The inauguration of Longines' museum went off like clockwork - as one would expect after 125 years of professional timing. In the presence of numerous stars of the sporting world, Walter Von Känel, Longines' Managing Director, made a relaxed presentation of the company's remarkable history and its total involvement in the world of sports' timing.
To mark the occasion, Longines has produced a Limited Edition of 125 sets of a two-timepiece collection entitled Honour and Glory. Housed in a maple wood presentation case, there is a large-diameter timer chronograph formerly used for timing sports events along with a brand-new self winding wrist chronograph.
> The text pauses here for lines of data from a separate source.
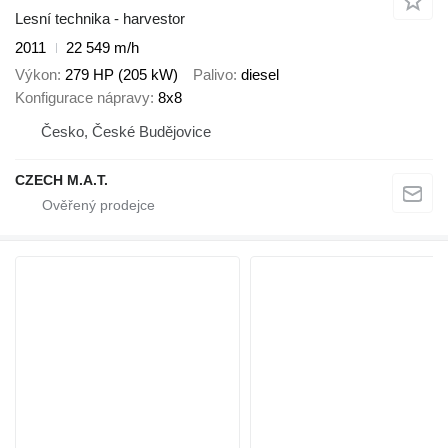
Lesní technika - harvestor
2011
22 549 m/h
Výkon
279 HP (205 kW)
Palivo
diesel
Konfigurace nápravy
8x8
Česko, České Budějovice
CZECH M.A.T.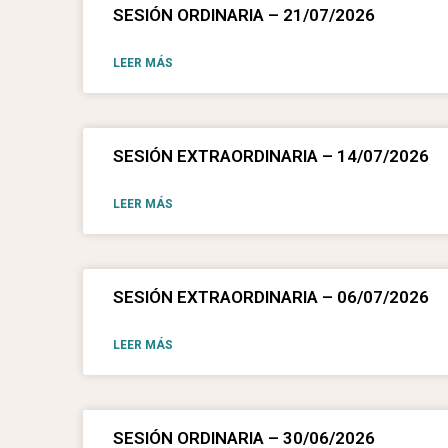
SESIÓN ORDINARIA – 21/07/2026
LEER MÁS
SESIÓN EXTRAORDINARIA – 14/07/2026
LEER MÁS
SESIÓN EXTRAORDINARIA – 06/07/2026
LEER MÁS
SESIÓN ORDINARIA – 30/06/2026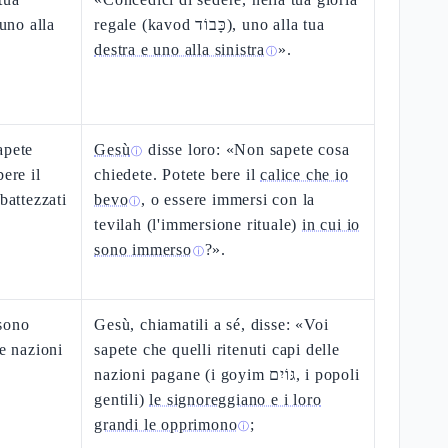
 uno alla
regale (kavod כָּבוֹד), uno alla tua
destra e uno alla sinistra
».
ⓘ
apete
Gesù
disse loro: «Non sapete cosa
ⓘ
ere il
chiedete. Potete bere il
calice che io
battezzati
bevo
, o essere immersi con la
ⓘ
tevilah (l'immersione rituale)
in cui io
sono immerso
?».
ⓘ
 sono
Gesù, chiamatili a sé, disse: «Voi
le nazioni
sapete che quelli ritenuti capi delle
nazioni pagane (i goyim גּוֹיִם, i popoli
gentili)
le signoreggiano e i loro
grandi le opprimono
;
ⓘ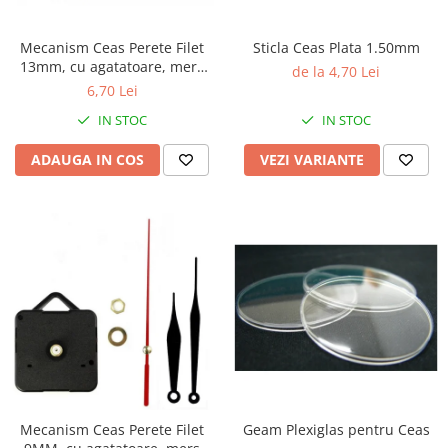
Ceasuri Police
Ceasuri Q&Q
Mecanism Ceas Perete Filet
Sticla Ceas Plata 1.50mm
Ceasuri Q&Q Attractive
13mm, cu agatatoare, mers
de la 4,70 Lei
Ceasuri Reflex
continuu, repere incluse
6,70 Lei
Ceasuri Sekonda
IN STOC
IN STOC
Ceasuri Timberland
Dama
ADAUGA IN COS
VEZI VARIANTE
Ceasuri Accurist
Ceasuri Casio
Ceasuri Daniel Klein
Ceasuri Lorus
Ceasuri Q&Q
Ceasuri Reflex
Unisex
Curele Ceasuri
Curele Apple Watch
Mecanism Ceas Perete Filet
Geam Plexiglas pentru Ceas
Curele Casio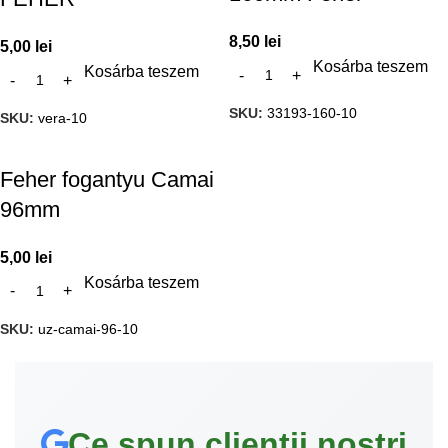
8,50
lei
5,00
lei
Kosárba teszem
Kosárba teszem
SKU:
33193-160-10
SKU:
vera-10
Feher fogantyu Camai
96mm
5,00
lei
Kosárba teszem
SKU:
uz-camai-96-10
Ce spun clienții noștri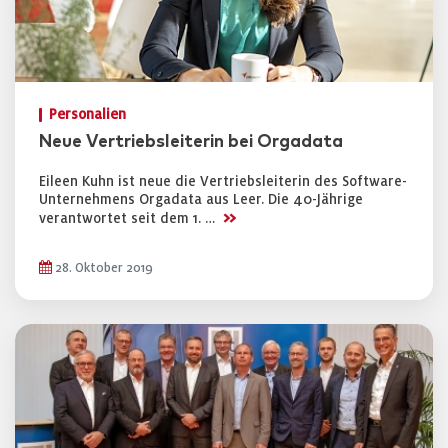
Personalien
Neue Vertriebsleiterin bei Orgadata
Eileen Kuhn ist neue die Vertriebsleiterin des Software-
Unternehmens Orgadata aus Leer. Die 40-Jährige
>>
verantwortet seit dem 1. …
28. Oktober 2019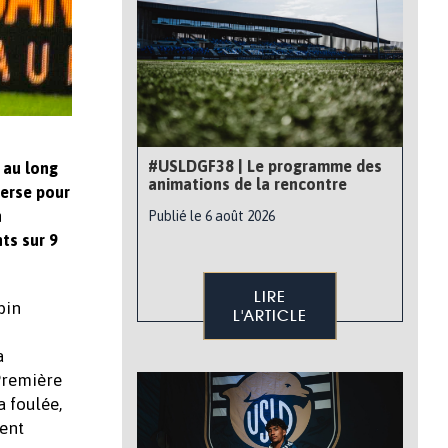
#USLDGF38 | Le programme des
 au long
animations de la rencontre
verse pour
n
Publié le 6 août 2026
ts sur 9
LIRE
bin
L'ARTICLE
a
 Première
 foulée,
ment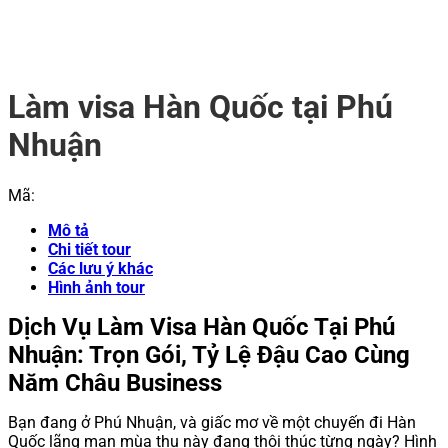
Danh sách tour của bạn (
0
tour)
Chưa có sản phẩm trong giỏ hàng.
Làm visa Hàn Quốc tại Phú
Nhuận
Mã:
Mô tả
Chi tiết tour
Các lưu ý khác
Hình ảnh tour
Dịch Vụ Làm Visa Hàn Quốc Tại Phú
Nhuận: Trọn Gói, Tỷ Lệ Đậu Cao Cùng
Năm Châu Business
Bạn đang ở Phú Nhuận, và giấc mơ về một chuyến đi Hàn
Quốc lãng mạn mùa thu này đang thôi thúc từng ngày? Hình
Both dials have been deliberately and precisely harmonized, with 35 sets featuring silver brushed-finishing, 60 silver satin-finishing and 30 being opaline brushed-finished. The stamp-transferred black hour digits are classic Breguet figures and the hands are of blued steel.
The large format stopwatch is 66.50 mm in diameter, with a stainless steel case that houses a 24-line, 21-jewel chronograph movement with split-seconds feature originally produced in 1939 and still the most accurate mechanical movement ever built by Longines. It is based on its 24.99 chronograph calibre dating from 1908. Equipped with two centre chronograph hands, one for basic timing, the other, split-seconds. The dial has a seconds sub-dial at 6 o'clock and a 30-minute totalizer at 12 o'clock. With its 18,000 vibrations per hour rate, the movement can clock times to one-fifth of a second.
The companion chronograph in 18 carat white gold has been styled to match the stopwatch. It has the same dial and hands and the movement (28,800 vibrations per hour) has a 42-hour power reserve. There is a seconds sub-dial at 3 o'clock, a 30-minute totalizer at 9 o'clock and a date aperture at 6 o'clock.